Il corpus cinematografico di Pasolini è un insieme di dodici lungometraggi, quattro cortometraggi inseriti in film a episodi e sei documentari, oltre a sceneggiature parziali come quella su San Paolo o complete destinate ad altri registi.
La domanda di fondo che si è posto Lino Miccichè, noto critico cinematografico e fondatore della Mostra internazionale del nuovo cinema di Pesaro, è stata: perché Pasolini, nato come poeta e scrittore, ha scelto di fare il cinema?. Nel libro “Pasolini nella Città del cinema”, edito Diarkos, Miccichè vuole rispondere a questo interrogativo e ad altri. Un tentativo arduo di analizzare tutta l’opera cinematografica di Pasolini, facendo emergere il valore artistico, la genesi, le contraddizioni e gli intenti del grande intellettuale friulano.

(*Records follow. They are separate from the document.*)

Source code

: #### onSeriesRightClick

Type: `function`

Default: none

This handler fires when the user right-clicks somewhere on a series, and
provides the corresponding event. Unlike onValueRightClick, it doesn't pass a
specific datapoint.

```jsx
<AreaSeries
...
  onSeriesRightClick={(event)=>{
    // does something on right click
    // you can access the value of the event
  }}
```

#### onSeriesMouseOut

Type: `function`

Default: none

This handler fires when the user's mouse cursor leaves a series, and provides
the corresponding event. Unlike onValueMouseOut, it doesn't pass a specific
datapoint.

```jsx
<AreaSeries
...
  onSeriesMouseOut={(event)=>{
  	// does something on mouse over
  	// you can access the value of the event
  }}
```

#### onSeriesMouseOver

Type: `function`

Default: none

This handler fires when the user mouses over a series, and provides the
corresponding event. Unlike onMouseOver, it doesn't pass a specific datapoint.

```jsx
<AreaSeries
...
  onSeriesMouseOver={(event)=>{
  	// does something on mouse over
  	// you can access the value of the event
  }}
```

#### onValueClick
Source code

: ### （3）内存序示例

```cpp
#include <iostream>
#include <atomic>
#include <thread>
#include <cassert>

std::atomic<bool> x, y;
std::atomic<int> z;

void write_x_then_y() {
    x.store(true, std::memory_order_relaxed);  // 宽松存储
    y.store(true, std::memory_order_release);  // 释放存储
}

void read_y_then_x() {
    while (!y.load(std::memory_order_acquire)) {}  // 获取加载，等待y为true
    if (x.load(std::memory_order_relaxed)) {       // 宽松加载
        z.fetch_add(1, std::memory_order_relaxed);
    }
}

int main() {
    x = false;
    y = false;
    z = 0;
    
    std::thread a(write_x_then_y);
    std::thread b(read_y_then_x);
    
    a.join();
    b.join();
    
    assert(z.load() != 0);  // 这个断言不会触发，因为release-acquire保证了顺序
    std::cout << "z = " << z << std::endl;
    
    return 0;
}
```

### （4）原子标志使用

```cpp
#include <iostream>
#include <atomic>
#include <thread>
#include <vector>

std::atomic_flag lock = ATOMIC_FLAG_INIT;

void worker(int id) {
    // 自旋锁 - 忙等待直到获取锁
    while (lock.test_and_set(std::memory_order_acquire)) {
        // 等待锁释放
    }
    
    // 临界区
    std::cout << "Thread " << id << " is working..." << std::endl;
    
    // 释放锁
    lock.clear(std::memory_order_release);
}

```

Il libro è anche un testamento spirituale di Lino Miccichè, ormai scomparso da diversi anni, nei confronti di Pasolini e di Visconti a cui ha dedicato un altro saggio. E del poeta-regista ama più i cortometraggi, per la libertà di linguaggio e in particolare “La ricotta”. L’analisi dell’opera pasoliniana è svolta anche da un punto di vista didattico, quando Miccichè, docente di storia del cinema all’università di Siena, analizzando fotogramma per fotogramma l’opera pasoliniana, rendeva i personaggi e ambientazioni familiari.
Pesaro fu sede di un convegno storico e Pasolini in quella occasione espose il significato del “cinema di poesia”. Fu delicato nell’esporre il suo pensiero; una delicatezza che aveva nel suo tratto umano e nei confronti del prossimo. Una purezza d’animo che pervase tutta la sua opera anche nei periodi più bui. Le contraddizioni di uno scrittore di sinistra come lui: l’opinione sull’aborto o sugli scontri di Valle Giulia, evidenziano una complessità nel suo pensiero.
Ma la purezza d’animo di Pasolini proviene dal dolore per la scomparsa prematura del fratello. Tutto ciò ha provocato sensi di colpa che il poeta-regista è riuscito a contenere solo attraverso il candore delle sue opere. Vita e morte come un viaggio metaforico, che nel film si traduce nel montaggio, costituito da frammenti infinitesimali, di tanti piani-sequenza come possibili soggettive infinite, quello che la morte opera sulla vita. Dunque una purezza umana colpita dalla voracità del capitalismo e la ricerca nel suo Friuli, le borgate e la miseria in India.